I looked into the problem together with scgroot. I've added a dockerfile and a docker-compose to the github page, this way people familiar with docker can quickly recreate the problem stated above. I've also added one extra piece of example code which uses 1 node instead of 10.
A description of what each binary contains is given here:
Binary | Publishers| Subscribers| ROS| ROS nodes| ROS timers| DDS participants|
ros | 20| 200| yes| 10| 10| 10|
rosonenode| 20| 200| yes| 1| 1| 1|
nopub | 0| 0| yes| 10| 10| 10|
rtps | 20| 200| no| 0| 0| 1|
noros | 20*| 200*| no| 0| 0| 0|
*C++ implementation no network publishing/subscribing
The resulting CPU usage when the binaries each get their own isolated docker container is given here:
Name CPU% MEM USAGE PIDS
ros 63.36 103.70MiB 43
rosonenode 21.13 17.35MiB 7
nopub 6.55 67.77MiB 43
rtps 6.48 15.20MiB 6
noros 0.32 3.98MiB 1
Inspection with valgrind (callgrind) and perf gives:
Binary Total DDS Executor Other
rtps 3.6e9 3.0e9 NA 6.0e8
rosonenode 1.3e10 2.5e9 9.1e9 1.4e9
ros 3.8e10 1.2e10 1.6e10 1.0e10
Values given in average #CPU cycles
Binary Total DDS Executor Other
rtps 100 83.7 NA 16.3
rosonenode 100 19.6 70.0 10.4
ros 100 32.0 43.9 24.1
Values given in % of total CPU usage contribution
Conclusions:
- Both the rtps implementation and the rosonenode implementation have 1 DDS participant leading to very similar work done in the eProsima part of the appliation (3.0e9 vs 2.5e9). The SingleThreadedExecutor adds a lot of overhead (70% of the work for rosonenode is done here), this overhead increases with the number of nodes added to the executor ( 9.1e9 increases to 1.6e10 for the same runtime).

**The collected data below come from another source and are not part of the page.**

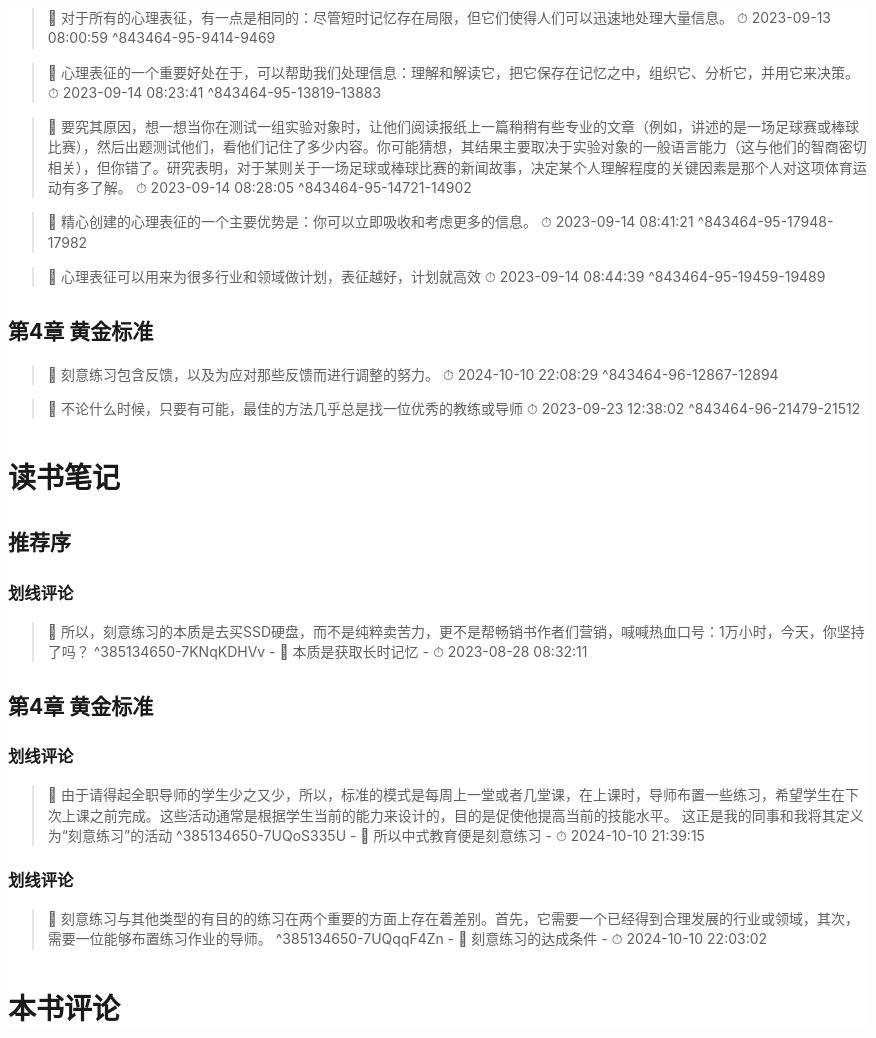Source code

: > 📌 对于所有的心理表征，有一点是相同的：尽管短时记忆存在局限，但它们使得人们可以迅速地处理大量信息。 
> ⏱ 2023-09-13 08:00:59 ^843464-95-9414-9469

> 📌 心理表征的一个重要好处在于，可以帮助我们处理信息：理解和解读它，把它保存在记忆之中，组织它、分析它，并用它来决策。 
> ⏱ 2023-09-14 08:23:41 ^843464-95-13819-13883

> 📌 要究其原因，想一想当你在测试一组实验对象时，让他们阅读报纸上一篇稍稍有些专业的文章（例如，讲述的是一场足球赛或棒球比赛），然后出题测试他们，看他们记住了多少内容。你可能猜想，其结果主要取决于实验对象的一般语言能力（这与他们的智商密切相关），但你错了。研究表明，对于某则关于一场足球或棒球比赛的新闻故事，决定某个人理解程度的关键因素是那个人对这项体育运动有多了解。 
> ⏱ 2023-09-14 08:28:05 ^843464-95-14721-14902

> 📌 精心创建的心理表征的一个主要优势是：你可以立即吸收和考虑更多的信息。 
> ⏱ 2023-09-14 08:41:21 ^843464-95-17948-17982

> 📌 心理表征可以用来为很多行业和领域做计划，表征越好，计划就高效 
> ⏱ 2023-09-14 08:44:39 ^843464-95-19459-19489

## 第4章 黄金标准

> 📌 刻意练习包含反馈，以及为应对那些反馈而进行调整的努力。 
> ⏱ 2024-10-10 22:08:29 ^843464-96-12867-12894

> 📌 不论什么时候，只要有可能，最佳的方法几乎总是找一位优秀的教练或导师 
> ⏱ 2023-09-23 12:38:02 ^843464-96-21479-21512

# 读书笔记

## 推荐序

### 划线评论
> 📌 所以，刻意练习的本质是去买SSD硬盘，而不是纯粹卖苦力，更不是帮畅销书作者们营销，喊喊热血口号：1万小时，今天，你坚持了吗？  ^385134650-7KNqKDHVv
    - 💭 本质是获取长时记忆
    - ⏱ 2023-08-28 08:32:11
   
## 第4章 黄金标准

### 划线评论
> 📌 由于请得起全职导师的学生少之又少，所以，标准的模式是每周上一堂或者几堂课，在上课时，导师布置一些练习，希望学生在下次上课之前完成。这些活动通常是根据学生当前的能力来设计的，目的是促使他提高当前的技能水平。
这正是我的同事和我将其定义为“刻意练习”的活动  ^385134650-7UQoS335U
    - 💭 所以中式教育便是刻意练习
    - ⏱ 2024-10-10 21:39:15

### 划线评论
> 📌 刻意练习与其他类型的有目的的练习在两个重要的方面上存在着差别。首先，它需要一个已经得到合理发展的行业或领域，其次，需要一位能够布置练习作业的导师。  ^385134650-7UQqqF4Zn
    - 💭 刻意练习的达成条件
    - ⏱ 2024-10-10 22:03:02
   
# 本书评论

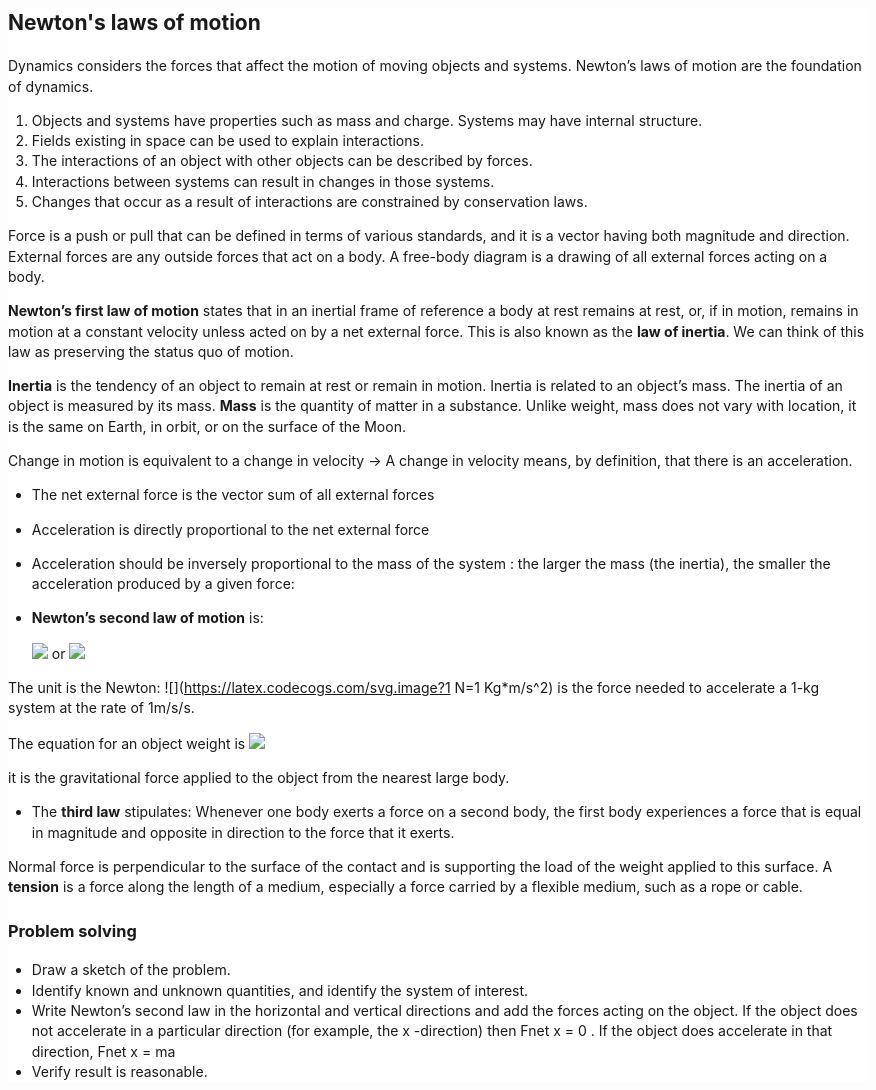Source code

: ## Newton's laws of motion

Dynamics considers the forces that affect the motion of moving objects and systems. Newton’s laws of motion are the foundation of dynamics.

1. Objects and systems have properties such as mass and charge. Systems may have internal structure.
1. Fields existing in space can be used to explain interactions.
1. The interactions of an object with other objects can be described by forces.
1. Interactions between systems can result in changes in those systems.
1. Changes that occur as a result of interactions are constrained by conservation laws. 

Force is a push or pull that can be defined in terms of various standards, and it is a vector having both magnitude and direction. External forces are any outside forces that act on a body. A free-body diagram is a drawing of all external forces acting on a body. 

**Newton’s first law of motion** states that in an inertial frame of reference a body at rest remains at rest, or, if in motion, remains in motion at a constant velocity unless acted on by a net external force. This is also known as the **law of inertia**. We can think of this law as preserving the status quo of motion. 

**Inertia** is the tendency of an object to remain at rest or remain in motion. Inertia is related to an object’s mass. The inertia of an object is measured by its mass. **Mass** is the quantity of matter in a substance. Unlike weight, mass does not vary with location, it is the same on Earth, in orbit, or on the surface of the Moon.

Change in motion is equivalent to a change in velocity -> A change in velocity means, by definition, that there is an acceleration. 

- The net external force is the vector sum of  all external forces
- Acceleration is directly proportional to the net external force
- Acceleration should be inversely proportional to the mass of the system : the larger the mass (the inertia), the smaller the acceleration produced by a given force:
- **Newton’s second law of motion** is:  

    ![](https://latex.codecogs.com/svg.image?a=Fnet/m)  or ![](https://latex.codecogs.com/svg.image?Fnet=a.m)

The unit is the Newton: ![](https://latex.codecogs.com/svg.image?1 N=1 Kg*m/s^2) is the force needed to accelerate a 1-kg system at the rate of 1m/s/s.

The equation for an object weight is ![](https://latex.codecogs.com/svg.image?w=m.g)

it is the gravitational force applied to the object from the nearest large body.

- The **third law** stipulates: Whenever one body exerts a force on a second body, the first body experiences a force that is equal in magnitude and opposite in direction to the force that it exerts.  

Normal force is perpendicular to the surface of the contact and is supporting the  load of  the weight applied to this surface. A **tension** is a force along the length of a medium, especially a force carried by a flexible medium, such as a rope or cable.

### Problem solving
	
- Draw a sketch of the problem.
- Identify known and unknown quantities, and identify the system of interest.
- Write Newton’s second law in the horizontal and vertical directions and add the forces acting on the object. If the object does not accelerate in a particular direction (for example, the x -direction) then Fnet x = 0 . If the object does accelerate in that direction, Fnet x = ma
- Verify result is reasonable.
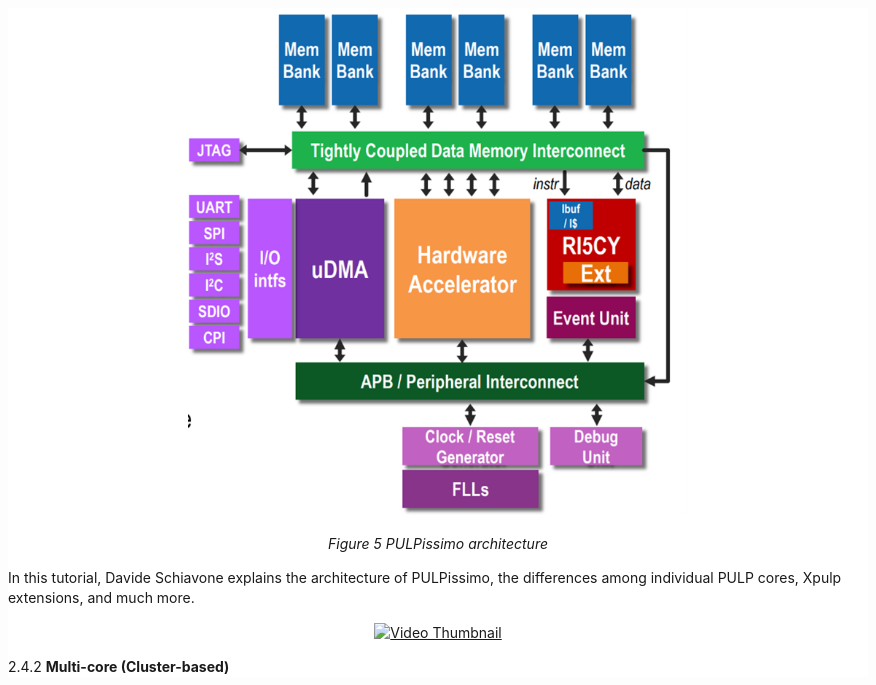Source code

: <p align="center">
  <img name="pulpissimo" src="/src/pulpissimo.png" alt="Image Description" width="500">
</p>
<p align="center"><em>Figure 5 PULPissimo architecture</em></p>

In this tutorial, Davide Schiavone explains the architecture of PULPissimo, the differences among individual PULP cores, Xpulp extensions, and much more.

<p align="center">
  <a href="https://youtu.be/27tndT6cBH0]">
    <img src="http://img.youtube.com/vi/27tndT6cBH0/0.jpg" alt="Video Thumbnail">
  </a>
</p>

2.4.2  <a name="Multi-core"></a>**Multi-core (Cluster-based)**


<p align="center">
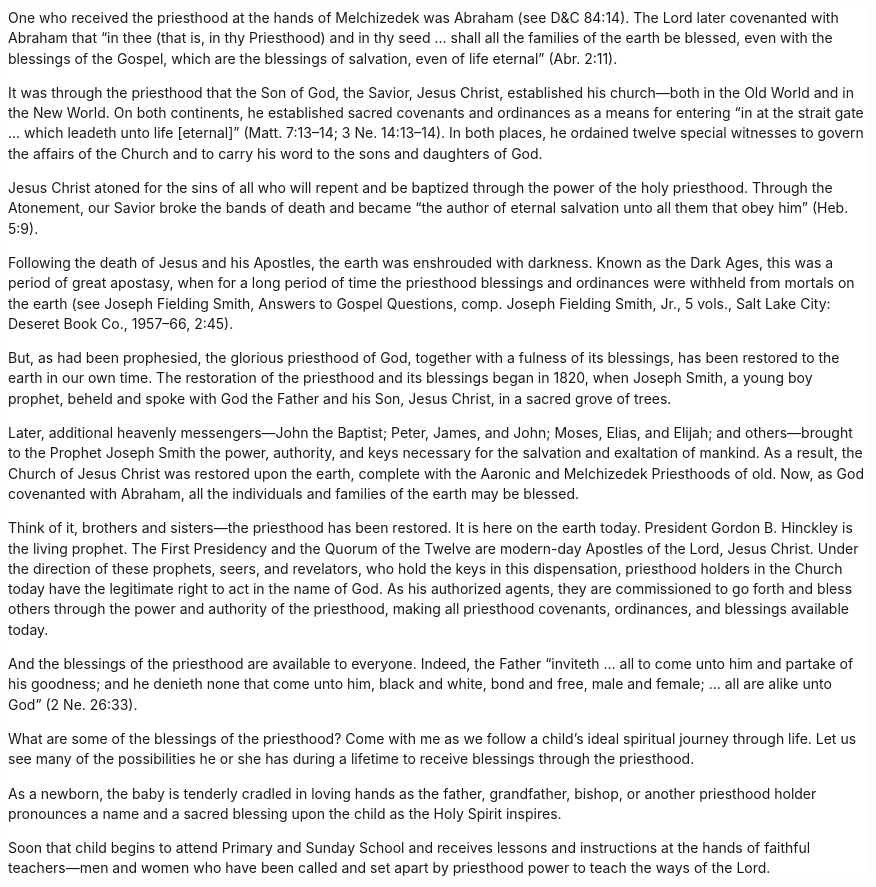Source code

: One who received the priesthood at the hands of Melchizedek was Abraham (see D&C 84:14). The Lord later covenanted with Abraham that “in thee (that is, in thy Priesthood) and in thy seed … shall all the families of the earth be blessed, even with the blessings of the Gospel, which are the blessings of salvation, even of life eternal” (Abr. 2:11).

It was through the priesthood that the Son of God, the Savior, Jesus Christ, established his church—both in the Old World and in the New World. On both continents, he established sacred covenants and ordinances as a means for entering “in at the strait gate … which leadeth unto life [eternal]” (Matt. 7:13–14; 3 Ne. 14:13–14). In both places, he ordained twelve special witnesses to govern the affairs of the Church and to carry his word to the sons and daughters of God.

Jesus Christ atoned for the sins of all who will repent and be baptized through the power of the holy priesthood. Through the Atonement, our Savior broke the bands of death and became “the author of eternal salvation unto all them that obey him” (Heb. 5:9).

Following the death of Jesus and his Apostles, the earth was enshrouded with darkness. Known as the Dark Ages, this was a period of great apostasy, when for a long period of time the priesthood blessings and ordinances were withheld from mortals on the earth (see Joseph Fielding Smith, Answers to Gospel Questions, comp. Joseph Fielding Smith, Jr., 5 vols., Salt Lake City: Deseret Book Co., 1957–66, 2:45).

But, as had been prophesied, the glorious priesthood of God, together with a fulness of its blessings, has been restored to the earth in our own time. The restoration of the priesthood and its blessings began in 1820, when Joseph Smith, a young boy prophet, beheld and spoke with God the Father and his Son, Jesus Christ, in a sacred grove of trees.

Later, additional heavenly messengers—John the Baptist; Peter, James, and John; Moses, Elias, and Elijah; and others—brought to the Prophet Joseph Smith the power, authority, and keys necessary for the salvation and exaltation of mankind. As a result, the Church of Jesus Christ was restored upon the earth, complete with the Aaronic and Melchizedek Priesthoods of old. Now, as God covenanted with Abraham, all the individuals and families of the earth may be blessed.

Think of it, brothers and sisters—the priesthood has been restored. It is here on the earth today. President Gordon B. Hinckley is the living prophet. The First Presidency and the Quorum of the Twelve are modern-day Apostles of the Lord, Jesus Christ. Under the direction of these prophets, seers, and revelators, who hold the keys in this dispensation, priesthood holders in the Church today have the legitimate right to act in the name of God. As his authorized agents, they are commissioned to go forth and bless others through the power and authority of the priesthood, making all priesthood covenants, ordinances, and blessings available today.

And the blessings of the priesthood are available to everyone. Indeed, the Father “inviteth … all to come unto him and partake of his goodness; and he denieth none that come unto him, black and white, bond and free, male and female; … all are alike unto God” (2 Ne. 26:33).

What are some of the blessings of the priesthood? Come with me as we follow a child’s ideal spiritual journey through life. Let us see many of the possibilities he or she has during a lifetime to receive blessings through the priesthood.

As a newborn, the baby is tenderly cradled in loving hands as the father, grandfather, bishop, or another priesthood holder pronounces a name and a sacred blessing upon the child as the Holy Spirit inspires.

Soon that child begins to attend Primary and Sunday School and receives lessons and instructions at the hands of faithful teachers—men and women who have been called and set apart by priesthood power to teach the ways of the Lord.
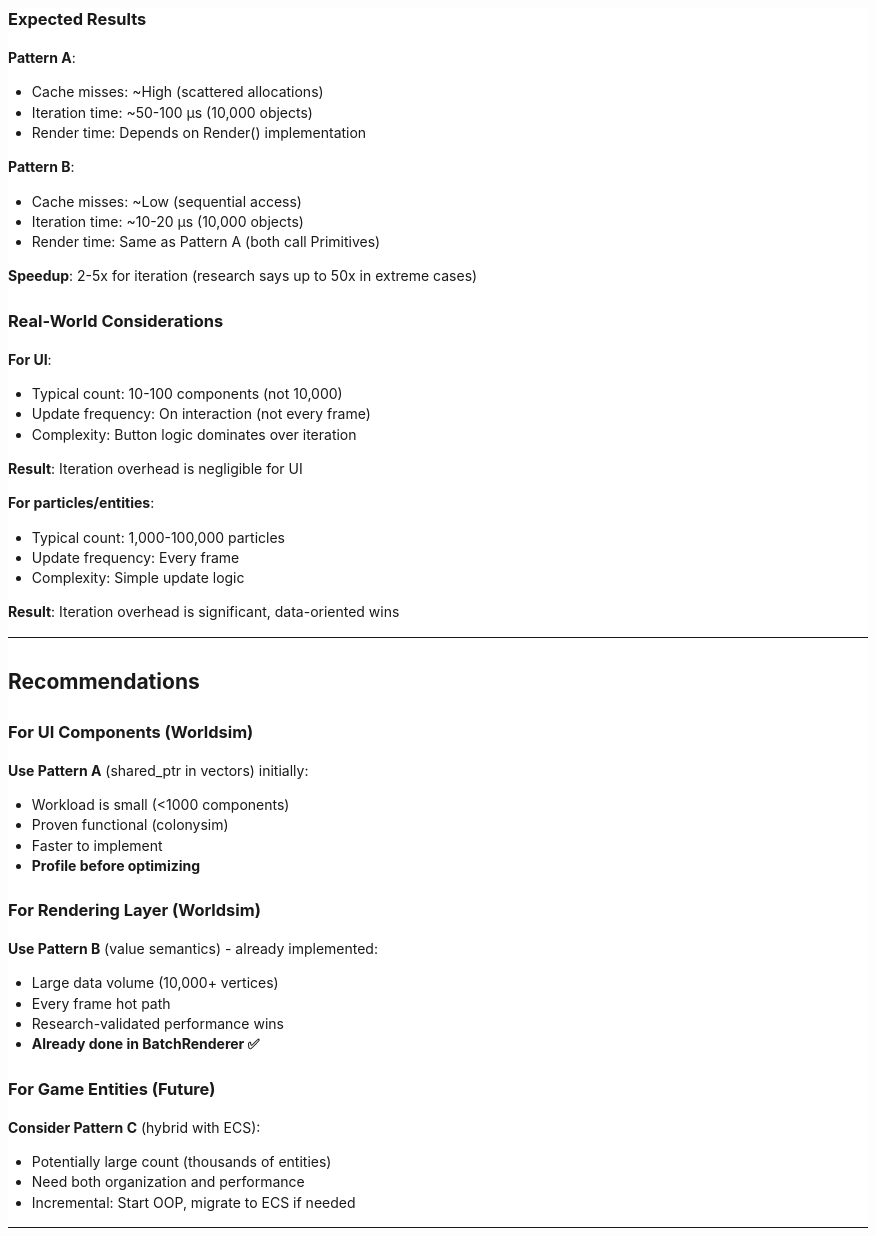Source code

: ### Expected Results

**Pattern A**:
- Cache misses: ~High (scattered allocations)
- Iteration time: ~50-100 µs (10,000 objects)
- Render time: Depends on Render() implementation

**Pattern B**:
- Cache misses: ~Low (sequential access)
- Iteration time: ~10-20 µs (10,000 objects)
- Render time: Same as Pattern A (both call Primitives)

**Speedup**: 2-5x for iteration (research says up to 50x in extreme cases)

### Real-World Considerations

**For UI**:
- Typical count: 10-100 components (not 10,000)
- Update frequency: On interaction (not every frame)
- Complexity: Button logic dominates over iteration

**Result**: Iteration overhead is negligible for UI

**For particles/entities**:
- Typical count: 1,000-100,000 particles
- Update frequency: Every frame
- Complexity: Simple update logic

**Result**: Iteration overhead is significant, data-oriented wins

---

## Recommendations

### For UI Components (Worldsim)

**Use Pattern A** (shared_ptr in vectors) initially:
- Workload is small (<1000 components)
- Proven functional (colonysim)
- Faster to implement
- **Profile before optimizing**

### For Rendering Layer (Worldsim)

**Use Pattern B** (value semantics) - already implemented:
- Large data volume (10,000+ vertices)
- Every frame hot path
- Research-validated performance wins
- **Already done in BatchRenderer ✅**

### For Game Entities (Future)

**Consider Pattern C** (hybrid with ECS):
- Potentially large count (thousands of entities)
- Need both organization and performance
- Incremental: Start OOP, migrate to ECS if needed

---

- The 1 to 1 mapping of ROS2 nodes to DDS participants increases CPU usage in the eProsima part of the application (2.5e9 vs 1.2e10).
Solution / Answer:
- The SingleThreadedExecutor needs to be optimized or implemented differently.
- The ROS2 middleware needs to be changed to allow for an option where nodes do not have a 1-to-1 mapping to DDS participants.
A more in-depth explanation of our research and measurements can be found in the README.md of the github page mentioned in the question. Since there does not appear to be a quick and easy solution to these problems (besides using 1 node for your entire application to reduce CPU usage) we opened two discussions on ROS discourse. People who are interested in discussing either problem can follow the links that will be posted on the github page.
What tool did you use to get those results?
top
I also used perf to investigate a bit. I noticed it spends a lot of time in the ros executor... (using ros dashing)
Yeah I'm looking into the executor as well. Another interesting thing is, if I modify your nopub testcase and only create 1 node with 10 timers (instead of 10 nodes with 1 timer each) I get around 2% CPU usage (vs. 14-15% with the original nopub).
The discussion on Discourse about the SingleThreadedExecutor is now live at https://discourse.ros.org/t/singlethr... : . Please post all your interesting findings there. The link to the Discourse discussion will also be added at the bottom of the github README. Hopefully we can come in contact with the right people to optimize the executor. The more data we collect and share there, the more response we can expect. More detailed results will also speed up the process of fixing/optimizing the executor.